### Source extract
I would have to learn A LOT more about the main land WC styles and Weng Chun period BUT one wonders if the difference isn't really tied to one cat, Leung Jan in the example you raised, but rather if we would see more, or less, "drift" across all of the Lineages of both.  If this is the case then it could simply be as much a case, if not more, of Family lineage divergence as it is Weng vs Wing, could it not?


----------



## KPM (Feb 4, 2017)

Juany118 said:


> I would have to learn A LOT more about the main land WC styles and Weng Chun period BUT one wonders if the difference isn't really tied to one cat, Leung Jan in the example you raised, but rather if we would see more, or less, "drift" across all of the Lineages of both.  If this is the case then it could simply be as much a case, if not more, of Family lineage divergence as it is Weng vs Wing, could it not?



Honestly, I take that story I relayed with a "grain of salt."  I think Wing Chun has had the "3 form" version of empty hands for a long time.  Leung Jan passed this down to Chan Wah Shun, and his classmate Fok Bo Chuen passed this down to Yuen Kay Shan, strongly suggesting that this is how it was taught by Wong Wah Bo.  But Weng Chun has never had this format.  If there is any grain of truth to that story, it is probably that the biomechanics and applications were likely very similar if not the same, even if the curriculum and teaching format was different.  So that still leaves room for "divergent" development or "drift" even during the Red Boat stage of history or before.  And I am sure we would see "drift" across all of the lineages over time as you said.  Most of these guys knew more than one system of kung fu.  If you have guys that have been doing Hung Kuen since childhood that then convert to Wx Chun, their background in Hung Kuen can't help but influence how they do their Chun.  This was certainly a factor in Weng Chun down the years!   Sum Nung studied a different version of Wing Chun before he became Yuen Kay Shan's student.  He even incorporated some of it into the curriculum when he began to teach.  So his prior studies certainly influenced what he taught later.  Chan Wah Shun's son taught something totally different from what most people would identify as Wing Chun or Weng Chun because he added in a lot of stuff from different styles.   So really, I don't think there is any such animal as "original" Wing Chun still around.  Every living example has changed somewhat with each generation that passed it on.  

And back then there was no video recording to prove what previous generations had practiced.  So you can have guys like Wong Shun Leung stating that he was teaching just what Ip Man taught him.  And we don't know how to interpret that.  He wouldn't necessarily mean he was teaching the EXACT same curriculum and EXACT same biomechanics, etc.  Wing Chun is one of those systems were you are expected to adapt things to yourself and not necessarily just copy your teacher.  So knowing this, maybe WSL was doing what Ip Man taught him, even if he had modified, stream-lined, improved (!) etc what he was passing on.  Same would have gone from prior generations.  If someone asked Ip Man, he probably told them he was doing exactly what he learned from his teacher.  But we know he changed things over the years.  That doesn't make either of them liars!  They likely just didn't mean what we think they meant!  ;-)

### Exercise inputs
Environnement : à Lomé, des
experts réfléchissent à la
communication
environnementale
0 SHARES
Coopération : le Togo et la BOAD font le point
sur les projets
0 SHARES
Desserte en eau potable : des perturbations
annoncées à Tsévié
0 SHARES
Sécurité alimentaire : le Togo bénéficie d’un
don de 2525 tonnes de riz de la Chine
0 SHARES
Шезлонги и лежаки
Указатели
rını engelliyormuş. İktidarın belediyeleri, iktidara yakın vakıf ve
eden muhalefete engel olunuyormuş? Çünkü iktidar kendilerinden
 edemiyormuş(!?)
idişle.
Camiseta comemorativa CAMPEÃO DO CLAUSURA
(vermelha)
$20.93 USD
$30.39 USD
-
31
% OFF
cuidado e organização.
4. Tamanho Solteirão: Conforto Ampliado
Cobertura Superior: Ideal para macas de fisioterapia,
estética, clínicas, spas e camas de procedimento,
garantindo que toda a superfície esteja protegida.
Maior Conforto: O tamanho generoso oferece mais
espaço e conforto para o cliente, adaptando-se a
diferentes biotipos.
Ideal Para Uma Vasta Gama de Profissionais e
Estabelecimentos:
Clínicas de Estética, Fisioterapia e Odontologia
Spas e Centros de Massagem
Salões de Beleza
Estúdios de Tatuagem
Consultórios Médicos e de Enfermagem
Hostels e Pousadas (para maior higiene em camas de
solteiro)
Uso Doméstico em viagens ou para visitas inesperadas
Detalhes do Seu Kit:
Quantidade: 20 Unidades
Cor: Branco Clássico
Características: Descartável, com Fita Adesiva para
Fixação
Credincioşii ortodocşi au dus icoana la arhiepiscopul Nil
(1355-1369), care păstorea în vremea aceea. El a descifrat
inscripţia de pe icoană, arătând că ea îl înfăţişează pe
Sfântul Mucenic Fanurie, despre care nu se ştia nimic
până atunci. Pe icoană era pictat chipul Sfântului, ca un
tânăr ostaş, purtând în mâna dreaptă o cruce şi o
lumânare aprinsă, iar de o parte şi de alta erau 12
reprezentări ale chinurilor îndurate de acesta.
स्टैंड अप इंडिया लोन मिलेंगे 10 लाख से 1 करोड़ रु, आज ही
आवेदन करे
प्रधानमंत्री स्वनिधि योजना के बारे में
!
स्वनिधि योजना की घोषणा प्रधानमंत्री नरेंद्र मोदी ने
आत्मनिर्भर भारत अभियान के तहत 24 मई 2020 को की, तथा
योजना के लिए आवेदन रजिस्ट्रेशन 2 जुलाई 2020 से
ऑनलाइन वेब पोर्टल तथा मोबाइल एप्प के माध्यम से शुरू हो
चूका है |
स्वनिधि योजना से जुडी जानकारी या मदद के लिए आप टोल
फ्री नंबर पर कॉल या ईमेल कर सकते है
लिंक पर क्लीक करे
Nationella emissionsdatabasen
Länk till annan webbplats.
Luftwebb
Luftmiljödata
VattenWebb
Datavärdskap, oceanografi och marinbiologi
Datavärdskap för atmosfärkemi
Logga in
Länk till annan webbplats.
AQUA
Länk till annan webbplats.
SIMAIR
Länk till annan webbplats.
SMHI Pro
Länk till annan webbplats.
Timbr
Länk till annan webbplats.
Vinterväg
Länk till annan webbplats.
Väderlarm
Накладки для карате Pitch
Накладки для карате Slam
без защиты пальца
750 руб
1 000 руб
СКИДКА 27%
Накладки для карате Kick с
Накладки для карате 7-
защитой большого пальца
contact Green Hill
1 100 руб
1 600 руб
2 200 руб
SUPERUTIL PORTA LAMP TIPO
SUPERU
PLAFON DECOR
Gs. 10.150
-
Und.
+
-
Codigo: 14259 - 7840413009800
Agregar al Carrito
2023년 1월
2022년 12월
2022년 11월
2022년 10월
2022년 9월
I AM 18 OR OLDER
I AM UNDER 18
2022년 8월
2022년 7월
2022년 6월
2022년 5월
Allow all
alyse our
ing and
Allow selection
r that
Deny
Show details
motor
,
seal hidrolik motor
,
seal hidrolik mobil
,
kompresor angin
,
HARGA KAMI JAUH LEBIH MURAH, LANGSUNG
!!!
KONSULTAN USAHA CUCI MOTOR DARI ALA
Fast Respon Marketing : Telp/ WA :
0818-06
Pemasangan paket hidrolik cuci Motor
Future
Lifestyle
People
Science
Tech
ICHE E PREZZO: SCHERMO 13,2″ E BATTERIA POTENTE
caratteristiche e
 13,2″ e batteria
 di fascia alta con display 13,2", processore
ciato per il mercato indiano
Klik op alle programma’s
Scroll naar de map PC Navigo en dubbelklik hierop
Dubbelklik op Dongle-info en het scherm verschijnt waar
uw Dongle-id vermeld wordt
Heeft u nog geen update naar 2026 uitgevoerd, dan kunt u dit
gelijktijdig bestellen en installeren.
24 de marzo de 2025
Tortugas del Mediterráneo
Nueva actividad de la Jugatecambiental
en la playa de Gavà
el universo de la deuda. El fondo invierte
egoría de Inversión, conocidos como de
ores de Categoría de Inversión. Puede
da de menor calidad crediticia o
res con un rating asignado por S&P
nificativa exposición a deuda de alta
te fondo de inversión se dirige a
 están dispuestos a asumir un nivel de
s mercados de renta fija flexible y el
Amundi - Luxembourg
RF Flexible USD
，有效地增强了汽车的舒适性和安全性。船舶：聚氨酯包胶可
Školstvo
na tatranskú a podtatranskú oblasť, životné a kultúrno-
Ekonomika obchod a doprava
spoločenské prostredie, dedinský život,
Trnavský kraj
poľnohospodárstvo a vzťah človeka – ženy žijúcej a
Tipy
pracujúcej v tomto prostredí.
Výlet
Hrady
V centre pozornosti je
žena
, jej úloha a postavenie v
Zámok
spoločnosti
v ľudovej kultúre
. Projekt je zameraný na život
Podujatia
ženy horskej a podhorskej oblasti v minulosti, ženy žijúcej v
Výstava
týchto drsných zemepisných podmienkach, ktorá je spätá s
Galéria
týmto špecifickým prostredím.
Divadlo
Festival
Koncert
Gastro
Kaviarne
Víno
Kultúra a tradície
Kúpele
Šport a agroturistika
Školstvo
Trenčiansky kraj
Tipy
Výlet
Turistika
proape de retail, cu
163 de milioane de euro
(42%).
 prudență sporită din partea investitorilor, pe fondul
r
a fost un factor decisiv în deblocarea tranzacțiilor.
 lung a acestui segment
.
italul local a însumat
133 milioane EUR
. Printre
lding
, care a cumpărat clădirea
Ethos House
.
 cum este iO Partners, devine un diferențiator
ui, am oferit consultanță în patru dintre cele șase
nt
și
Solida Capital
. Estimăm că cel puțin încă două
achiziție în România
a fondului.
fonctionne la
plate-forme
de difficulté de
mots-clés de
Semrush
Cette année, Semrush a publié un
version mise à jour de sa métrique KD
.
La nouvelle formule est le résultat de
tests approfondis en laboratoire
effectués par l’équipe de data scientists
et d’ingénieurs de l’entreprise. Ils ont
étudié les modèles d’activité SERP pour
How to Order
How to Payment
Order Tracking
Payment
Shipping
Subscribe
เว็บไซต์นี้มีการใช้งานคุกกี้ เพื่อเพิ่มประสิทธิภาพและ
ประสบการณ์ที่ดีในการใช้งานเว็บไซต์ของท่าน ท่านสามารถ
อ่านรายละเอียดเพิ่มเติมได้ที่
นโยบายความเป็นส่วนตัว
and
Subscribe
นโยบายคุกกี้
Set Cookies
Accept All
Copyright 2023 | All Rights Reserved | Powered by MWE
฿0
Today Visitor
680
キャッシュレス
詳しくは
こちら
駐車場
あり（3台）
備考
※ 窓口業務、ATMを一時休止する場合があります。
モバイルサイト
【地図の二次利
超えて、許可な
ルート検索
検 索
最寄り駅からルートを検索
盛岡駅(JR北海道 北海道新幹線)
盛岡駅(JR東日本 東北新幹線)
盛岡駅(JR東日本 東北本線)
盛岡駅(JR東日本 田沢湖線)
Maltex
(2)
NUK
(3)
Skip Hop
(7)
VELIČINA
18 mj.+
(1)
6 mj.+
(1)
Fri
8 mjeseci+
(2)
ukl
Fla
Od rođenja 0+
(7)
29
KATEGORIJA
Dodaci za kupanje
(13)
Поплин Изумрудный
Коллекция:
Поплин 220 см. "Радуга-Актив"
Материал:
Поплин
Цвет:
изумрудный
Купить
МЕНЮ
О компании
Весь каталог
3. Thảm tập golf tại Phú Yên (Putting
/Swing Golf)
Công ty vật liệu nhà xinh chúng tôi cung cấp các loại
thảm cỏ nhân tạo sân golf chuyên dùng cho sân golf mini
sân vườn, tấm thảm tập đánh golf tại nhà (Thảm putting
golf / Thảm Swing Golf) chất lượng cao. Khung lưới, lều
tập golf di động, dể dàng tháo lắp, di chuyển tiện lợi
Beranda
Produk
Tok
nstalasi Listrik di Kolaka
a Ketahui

### Problem set
• a. Swap "SHARES" for "PARTAGES" in the entries, starting at their first line and ending at the line containing "Camiseta comemorativa CAMPEÃO DO CLAUSURA". Give only those lines, with nothing else changed.
• b. Extend the forum discussion on Wing Chun and Weng Chun lineages by writing what comes after its final sentence.

### Exercise results
• a.
Environnement : à Lomé, des
experts réfléchissent à la
communication
environnementale
0 PARTAGES
Coopération : le Togo et la BOAD font le point
sur les projets
0 PARTAGES
Desserte en eau potable : des perturbations
annoncées à Tsévié
0 PARTAGES
Sécurité alimentaire : le Togo bénéficie d’un
don de 2525 tonnes de riz de la Chine
0 PARTAGES
Шезлонги и лежаки
Указатели
rını engelliyormuş. İktidarın belediyeleri, iktidara yakın vakıf ve
eden muhalefete engel olunuyormuş? Çünkü iktidar kendilerinden
 edemiyormuş(!?)
idişle.
Camiseta comemorativa CAMPEÃO DO CLAUSURA

• b.
----------



## Juany118 (Feb 4, 2017)

KPM said:


> Honestly, I take that story I relayed with a "grain of salt."  I think Wing Chun has had the "3 form" version of empty hands for a long time.  Leung Jan passed this down to Chan Wah Shun, and his classmate Fok Bo Chuen passed this down to Yuen Kay Shan, strongly suggesting that this is how it was taught by Wong Wah Bo.  But Weng Chun has never had this format.  If there is any grain of truth to that story, it is probably that the biomechanics and applications were likely very similar if not the same, even if the curriculum and teaching format was different.  So that still leaves room for "divergent" development or "drift" even during the Red Boat stage of history or before.  And I am sure we would see "drift" across all of the lineages over time as you said.  Most of these guys knew more than one system of kung fu.  If you have guys that have been doing Hung Kuen since childhood that then convert to Wx Chun, their background in Hung Kuen can't help but influence how they do their Chun.  This was certainly a factor in Weng Chun down the years!   Sum Nung studied a different version of Wing Chun before he became Yuen Kay Shan's student.  He even incorporated some of it into the curriculum when he began to teach.  So his prior studies certainly influenced what he taught later.  Chan Wah Shun's son taught something totally different from what most people would identify as Wing Chun or Weng Chun because he added in a lot of stuff from different styles.   So really, I don't think there is any such animal as "original" Wing Chun still around.  Every living example has changed somewhat with each generation that passed it on.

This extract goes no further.